Afrotrewia
- Conservation status: Least Concern (IUCN 3.1)

Scientific classification
- Kingdom: Plantae
- Clade: Tracheophytes
- Clade: Angiosperms
- Clade: Eudicots
- Clade: Rosids
- Order: Malpighiales
- Family: Euphorbiaceae
- Genus: Afrotrewia Pax & K.Hoffm.
- Species: A. kamerunica
- Binomial name: Afrotrewia kamerunica Pax & K.Hoffm.

= Afrotrewia =

- Genus: Afrotrewia
- Species: kamerunica
- Authority: Pax & K.Hoffm.
- Conservation status: LC
- Parent authority: Pax & K.Hoffm.

Species of flowering plant

Afrotrewia is a monotypic genus of flowering plants belonging to the family Euphorbiaceae. It only contains one known species, Afrotrewia kamerunica Pax & K.Hoffm.

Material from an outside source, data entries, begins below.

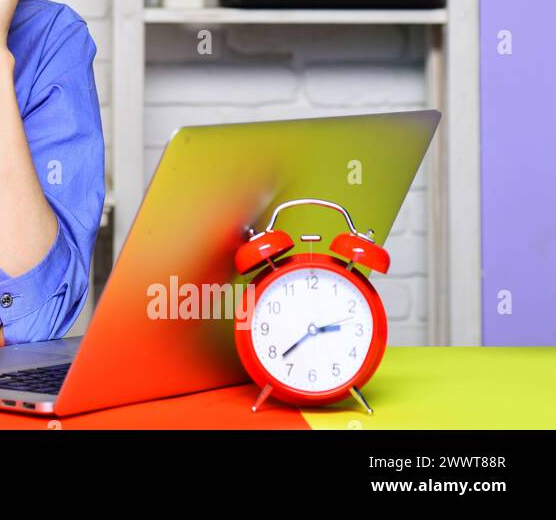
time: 2:38
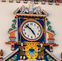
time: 4:52
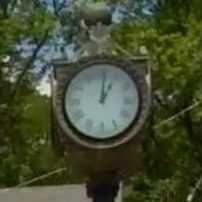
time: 1:01
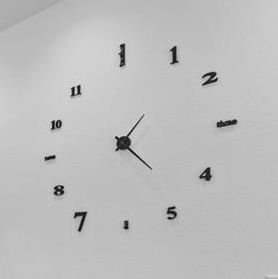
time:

Its native range is western central Tropical Africa, within Cameroon and Gabon.

The genus name of Afrotrewia is in honour of Christoph Jacob Trew (1695–1769), a German botanist and illustrator. The Latin specific epithet of kamerunica refers to coming from Cameroon, where the plant was found.
Both the genus and the species were first described and published in H.G.A.Engler (ed.), Das Pflanzenreich, IV, 147, VII on page 14 in 1914.

The genus is recognized by the United States Department of Agriculture and the Agricultural Research Service, but they do not list any known species.